Uncertainty Over Oil Prices Affects Markets
By Angela Sanders Tuesday, December 17, 2013, 07:27 AM EST
After a 3 day increase in oil futures, a stronger US Dollar meant that oil for December fell 60 cents to end at $94.20 a barrel on the New York Mercantile Exchange. Heavier losses were experienced on the ICE Futures Exchange with December Brent Crude closing at $103.46 a barrel – the lowest for almost half a year.
Apparent progress in talks between Iran and the West have contributed to a drop in oil prices. Despite French scepticism and Israeli pressure, there is growing optimism that an agreement will be reached over Iran’s nuclear program, resulting in an easing of economic sanctions. An increase in Iranian oil exports would be bearish for both Brent and US prices. There are some anxieties that there could be a flood on the markets but many analysts doubt if sanctions will be lifted this year. At the moment Iran is restricted to the export of 1,000,000 barrels a day. Continuing instability in Libya and Syria had previously increased Brent Crude prices. Reuters had reported a decrease in Libyan exports to only 10% of total capacity. Even a partial return to normality could further lower prices. Additional factors include a recent increase in North Sea oil supply of 6.3% to 30.6 million barrels in December.

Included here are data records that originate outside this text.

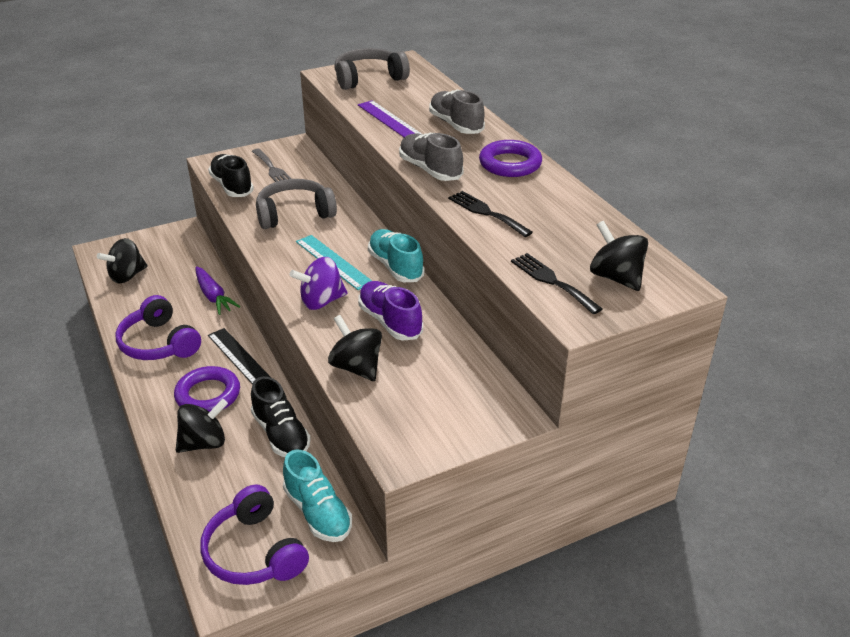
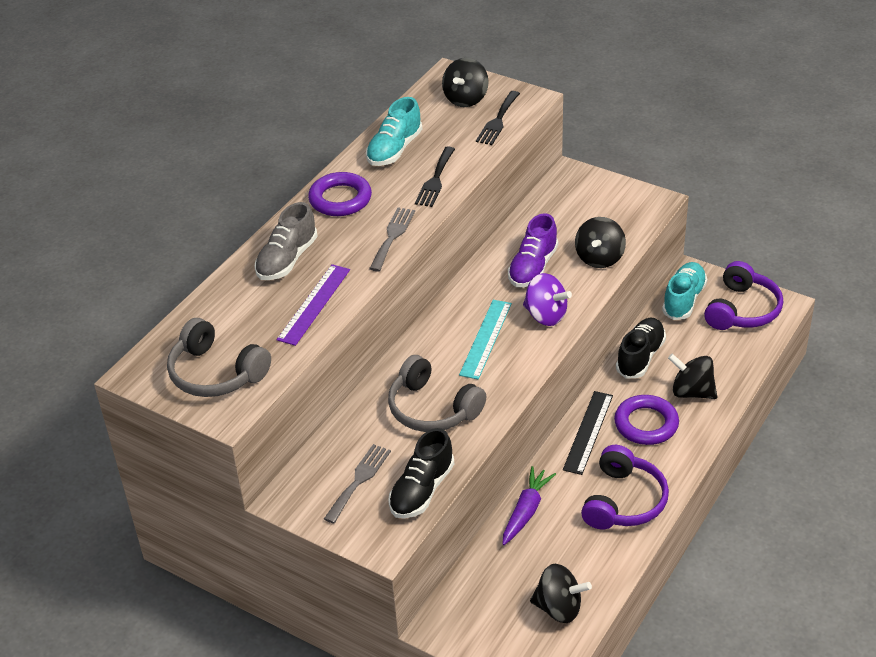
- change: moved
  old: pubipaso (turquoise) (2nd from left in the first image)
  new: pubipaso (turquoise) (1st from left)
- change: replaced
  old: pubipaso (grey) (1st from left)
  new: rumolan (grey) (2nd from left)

Binary options trading investors currently trading oil futures will also be paying close attention to OPEC’s long term forecasts issued last week. OPEC said it expects its nominal OPEC Reference Basket price (ORB) to average $110 a barrel over the period to 2020 and then rise to $160 by 2035. It also forecast demand to rise to 108.5 million barrels per day by 2035. Fluctuations in oil prices due to current uncertainties offer investment opportunities for anybody watching the markets closely. The American Petroleum Institute and U.S. Energy Information Administration are releasing their numbers this week. Estimates are that crude oil barrels will increase by 3.5 million. The increase in supply is credited for the current price being less than $100 per barrel.
In addition to high American oil inventories, a possible reduction of the Federal stimulus program is also contributing to worries about oil prices. It is worth bearing in mind that seasonal demand (winter heating) contributes to high inventory figures and can be expected to reduce over the next few months.